ClawGUI-Agent 通过具有持久记忆和技能的消息驱动 agent 循环实现真机部署和人类交互。该 agent 支持两种部署模式:远程控制,用户从包括飞书、钉钉、Telegram、Discord、Slack 和 QQ 在内的 12 个以上的聊天平台发布任务以远程控制目标手机;以及本地控制,用户直接从运行在手机上的聊天应用发送指令,允许 agent 在无需额外硬件或云端中继的情况下接管本地设备。该 agent 包含一个持久化的个性化记忆系统,能够自动从交互中提取结构化事实,如联系人姓名、常用应用程序和用户习惯,并将其存储为向量嵌入。在后续任务中,系统会检索并注入语义最相似的前 k 个记忆到系统上下文中,使 agent 能够识别重复出现的实体并随着时间的推移适应个人用户模式。
ClawGUI-Agent 将 ClawGUI-Eval 暴露为内置的工具技能,允许用户通过单个自然语言命令触发完整的基准测试评估流水线。收到指令后,agent 会自动执行环境验证、启动多 GPU 并行推理、运行评判器、计算指标,并返回包含与官方基准对比的结构化结果报告。agent 通过一个消息驱动循环运行,包括感知屏幕、推理与规划、执行动作(例如点击、输入、滚动)以及返回结果。该框架支持移动端、Web 浏览器和桌面设备的混合操作,并包含用于集成各种语言模型的多模型支持。
实验
ClawGUI 框架通过一个端到端流水线进行评估,该流水线由可扩展的强化学习基础设施、标准化的评估套件和部署就绪的 agent 系统组成。训练实验表明,密集的步级信用分配和稳健的环境管理使得小模型能够显著超越规模大得多的未训练模型。此外,评估模块在多个基准测试中实现了很高的复现率,证实了标准化协议可以解决当前 GUI agent 研究中缺乏可比性的问题。
作者提出了一个能够在多个基准测试和模型上实现 GUI agent 可复现评估的框架。结果显示,开源和闭源模型都具有很高的复现率,这表明评估差异源于基础设施而非内在局限性。标准化的评估流水线在 6 个基准测试和 11 个以上的模型中实现了 95.8% 的复现率。开源模型的复现率为 95.7%,而前沿模型在 ScreenSpot-Pro 上达到了 100%。闭源模型使用两阶段 Zoom 范式进行评估,在无法获取模型的情况下恢复了官方性能。

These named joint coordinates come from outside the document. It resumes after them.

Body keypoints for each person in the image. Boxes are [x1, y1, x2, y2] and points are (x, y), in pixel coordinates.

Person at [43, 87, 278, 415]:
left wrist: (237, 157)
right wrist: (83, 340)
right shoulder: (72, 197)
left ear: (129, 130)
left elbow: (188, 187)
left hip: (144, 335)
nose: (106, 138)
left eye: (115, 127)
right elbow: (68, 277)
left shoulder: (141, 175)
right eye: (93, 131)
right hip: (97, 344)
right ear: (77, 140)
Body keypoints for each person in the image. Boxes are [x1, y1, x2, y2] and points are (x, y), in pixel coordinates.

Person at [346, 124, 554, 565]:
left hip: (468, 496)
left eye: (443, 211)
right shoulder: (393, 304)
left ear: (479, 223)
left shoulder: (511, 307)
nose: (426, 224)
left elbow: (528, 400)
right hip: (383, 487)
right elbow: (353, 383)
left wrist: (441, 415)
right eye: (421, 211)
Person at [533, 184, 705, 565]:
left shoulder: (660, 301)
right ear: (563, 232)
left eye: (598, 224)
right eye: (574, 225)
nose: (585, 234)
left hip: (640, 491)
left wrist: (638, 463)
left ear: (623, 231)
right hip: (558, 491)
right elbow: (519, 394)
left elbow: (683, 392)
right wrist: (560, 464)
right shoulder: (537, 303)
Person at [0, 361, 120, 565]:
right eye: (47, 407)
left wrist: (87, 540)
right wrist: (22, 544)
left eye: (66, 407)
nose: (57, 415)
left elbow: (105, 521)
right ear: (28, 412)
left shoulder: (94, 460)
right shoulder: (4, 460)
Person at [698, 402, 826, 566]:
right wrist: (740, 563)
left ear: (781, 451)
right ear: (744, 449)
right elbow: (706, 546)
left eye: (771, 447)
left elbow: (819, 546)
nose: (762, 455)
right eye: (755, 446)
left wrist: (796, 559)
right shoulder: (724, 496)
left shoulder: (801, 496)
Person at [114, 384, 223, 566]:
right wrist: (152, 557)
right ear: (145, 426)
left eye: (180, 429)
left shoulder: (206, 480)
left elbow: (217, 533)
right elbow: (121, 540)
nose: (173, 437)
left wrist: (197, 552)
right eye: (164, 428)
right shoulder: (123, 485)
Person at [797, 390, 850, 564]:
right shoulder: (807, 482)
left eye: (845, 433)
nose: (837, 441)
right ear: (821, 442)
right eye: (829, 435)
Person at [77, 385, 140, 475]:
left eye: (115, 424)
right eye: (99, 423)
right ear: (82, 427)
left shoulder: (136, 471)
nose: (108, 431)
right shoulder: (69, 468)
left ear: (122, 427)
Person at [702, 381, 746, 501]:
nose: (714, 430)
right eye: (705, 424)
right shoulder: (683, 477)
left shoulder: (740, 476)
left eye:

该表比较了 GUI agent 训练中的两种奖励类型,结果显示密集的步级监督比 episode 级奖励具有更高的成功率。结果表明,细粒度的信用分配显著提高了长程 GUI 任务的性能。与 episode 级奖励相比,密集的步级奖励提高了成功率。细粒度的信用分配增强了 GUI 任务中的策略训练。步级监督相比粗糙的 episode 级奖励带来了实质性的提升。

作者在 MobileWorld GUI-Only 基准测试上比较了各种 GUI agent 的成功率,突出了其提出的模型相对于现有系统的性能。结果显示,他们的模型实现了具有竞争力的成功率,在展示其训练和评估框架有效性的同时,超越了多个基准模型。所提出的模型在 MobileWorld GUI-Only 基准测试上实现的成功率超过了多个基准模型。该框架实现了可复现的评估,在多个基准测试和模型中实现了很高的复现率。尽管规模较小,所提出模型的成功率仍能与更大的模型相媲美,这表明了有效训练基础设施的重要性。

作者在多个基准测试中评估了一个可复现的 GUI agent 框架,并比较了不同的奖励结构和 agent 性能。结果表明,标准化的评估流水线确保了各种模型的高复现率,而密集的步级监督在长程任务中显著优于粗糙的 episode 级奖励。此外,所提出的模型在 MobileWorld 基准测试上实现了具有竞争力的成功率,超越了多个基准,突显了训练基础设施的有效性。